Two stories recently got me thinking about corporate giving. First came the news that Mark Zuckerberg, founder and CEO of Facebook and Time Magazine’s Person of the Year, joined Bill Gates and Warren Buffet’s “Giving Pledge,” promising to give most of his life’s wealth to charity. Already worth a Forbes estimated $6.9 billion, that’s a big pledge. “People wait until late in their career to give back,” Zuckerberg told WSJ. “But why wait when there is so much to be done?”

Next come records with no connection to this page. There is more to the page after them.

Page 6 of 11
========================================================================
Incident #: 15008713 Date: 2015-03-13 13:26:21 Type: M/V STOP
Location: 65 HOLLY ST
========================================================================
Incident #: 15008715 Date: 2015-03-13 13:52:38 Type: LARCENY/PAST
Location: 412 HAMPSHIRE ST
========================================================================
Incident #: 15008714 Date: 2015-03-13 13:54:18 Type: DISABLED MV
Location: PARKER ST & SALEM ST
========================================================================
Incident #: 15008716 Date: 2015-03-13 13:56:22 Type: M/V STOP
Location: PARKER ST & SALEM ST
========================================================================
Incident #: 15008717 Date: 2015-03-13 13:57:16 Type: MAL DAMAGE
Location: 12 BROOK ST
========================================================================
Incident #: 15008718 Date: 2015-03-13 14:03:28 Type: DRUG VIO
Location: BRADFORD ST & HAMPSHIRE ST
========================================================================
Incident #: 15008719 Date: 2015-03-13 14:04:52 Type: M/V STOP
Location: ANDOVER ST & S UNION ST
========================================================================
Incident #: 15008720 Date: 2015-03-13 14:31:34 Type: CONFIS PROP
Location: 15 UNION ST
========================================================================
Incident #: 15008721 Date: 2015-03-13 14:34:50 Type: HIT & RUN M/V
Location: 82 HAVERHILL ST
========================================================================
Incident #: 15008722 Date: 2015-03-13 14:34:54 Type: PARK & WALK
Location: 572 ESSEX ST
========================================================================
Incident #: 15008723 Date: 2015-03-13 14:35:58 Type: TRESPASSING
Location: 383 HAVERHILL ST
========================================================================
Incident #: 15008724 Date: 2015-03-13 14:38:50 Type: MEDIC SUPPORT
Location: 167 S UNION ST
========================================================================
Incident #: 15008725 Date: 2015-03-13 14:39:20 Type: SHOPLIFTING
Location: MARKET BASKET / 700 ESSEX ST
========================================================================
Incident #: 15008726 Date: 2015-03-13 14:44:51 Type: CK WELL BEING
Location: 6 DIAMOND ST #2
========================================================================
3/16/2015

I found the second story on a local Austin blog, “I Live Here, I Give Here” (a great resource for keeping in touch with local charity efforts). ILHIGH’s mission is to promote charitable giving in the Austin community, and their stat in a recent article troubled me: of the 50 largest US cities, Austin ranks 48th in percent of per capita disposable income we give to charity. Austin’s “ignore the problems and they will go away” approach is to blame, the author writes.

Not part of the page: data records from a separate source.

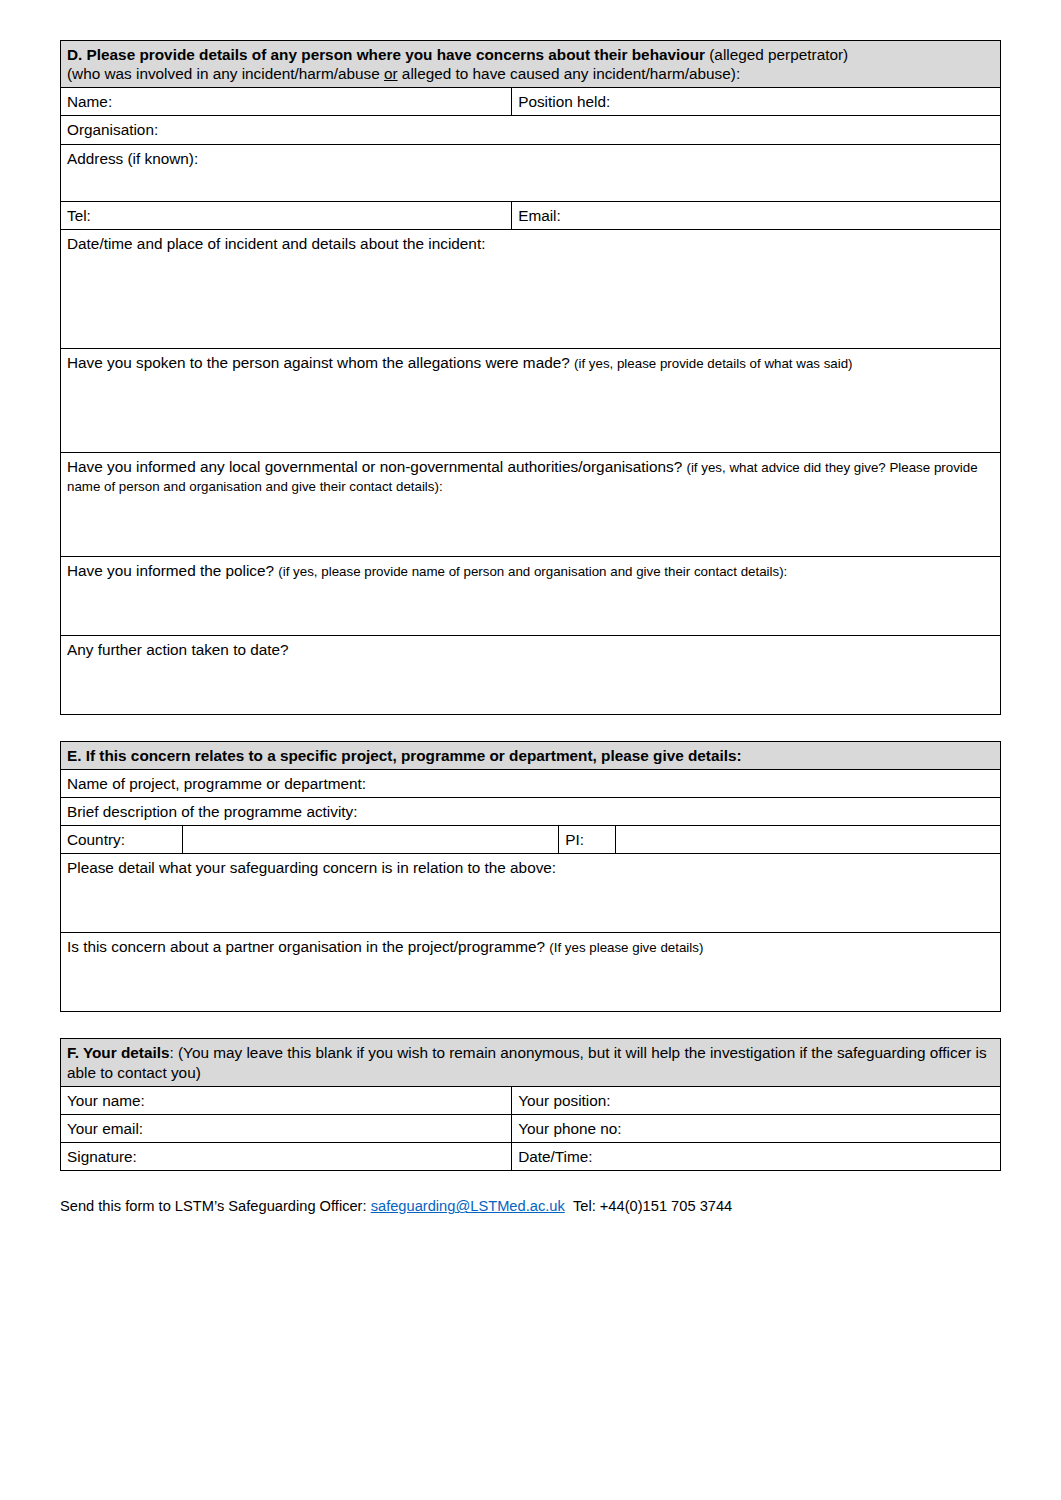| D. Please provide details of any person where you have concerns about their behaviour (alleged perpetrator) (who was involved in any incident/harm/abuse or alleged to have caused any incident/harm/abuse): |
| Name: | Position held: |
| Organisation: |
| Address (if known): |
| Tel: | Email: |
| Date/time and place of incident and details about the incident: |
| Have you spoken to the person against whom the allegations were made? (if yes, please provide details of what was said) |
| Have you informed any local governmental or non-governmental authorities/organisations? (if yes, what advice did they give? Please provide name of person and organisation and give their contact details): |
| Have you informed the police? (if yes, please provide name of person and organisation and give their contact details): |
| Any further action taken to date? |
| E. If this concern relates to a specific project, programme or department, please give details: |
| Name of project, programme or department: |
| Brief description of the programme activity: |
| Country: | | PI: | |
| Please detail what your safeguarding concern is in relation to the above: |
| Is this concern about a partner organisation in the project/programme? (If yes please give details) |
| F. Your details : (You may leave this blank if you wish to remain anonymous, but it will help the investigation if the safeguarding officer is able to contact you) |
| Your name: | Your position: |
| Your email: | Your phone no: |
| Signature: | Date/Time: |
Send this form to LSTM’s Safeguarding Officer: safeguarding@LSTMed.ac.uk Tel: +44(0)151 705 3744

Both stories pushed a similar message: don’t wait to start giving. Looking back on 2010, I’m proud of the Austin businesses that didn’t wait – these companies are building charitable corporate cultures from within, the kind of giving that can amount to a lot more than a number on a check. Here are a few inspiring efforts from our Bat City neighbors.
Real stories push Samsung Austin Semiconductor to $25,000 gift
The Stateman’s “Season for Caring” campaign features 12 families, showcasing their real stories of need and efforts to overcome their situations. It’s the individual stories that make the campaign so compelling, giving faces to the cause. Samsung Austin Semiconductor was moved to donate after an employee brought the campaign to their attention – corporate giving inspired from within the company. The company donated $25,000, and made a very real impact on some of Austin’s neediest families.
Dell’s corporate culture promotes charitable empowerment
I’m repeatedly inspired by our client partners at Dell. The company logged 201,227 hours of team member volunteer services in 2010, with an estimated economic impact of over $4.1 million. A big part of the company’s giving is about empowerment through service – teaching people to fish, as the proverb goes. Dell’s YouthConnect, for example, works with causes worldwide, helping young people get the education and technology they need to reach their dreams. A rep explains the initiative in this video:
Bazaarvoice isn’t waiting
It wouldn’t be enough to applaud others’ efforts without acting ourselves. At Bazaarvoice, we’ve worked to make giving a core part of our business – it’s one of our cultural values.
Our giving starts with passionate employees who bring causes to the attention of the bigger Bazaarvoice team, and we donate to or match employee donations to these causes yearlong through the Bazaarvoice Foundation. This year we volunteered with a number of local charities, including: bowling in the Austin Cup, benefitting the Center for Child Protection; competing in the Great Grown Up Spelling Bee, benefitting the Literacy Coalition of Central Texas; working 400 man hours at the Spring and Fall Service Days, benefitting KIPP Austin Public Schools and Zilker Park; and dozens of other events, in total adding up to 900+ hours of employee time and approximately $75K in company donations.
Some favorites included the Active Life Movement’s visit to our office, during which the entire company turned out to assemble 30 bicycles we’d purchased to donate to Austin kids. We also had huge office participation in Movember, raising $27K and proudly sporting moustaches for a month in promotion of men’s health awareness.
With a new year starting, we hope even more Austin businesses (and companies everywhere) will work to create a culture of corporate charity that spreads from employees up. We know we can do more, and it’ll be our team members who push us to do it.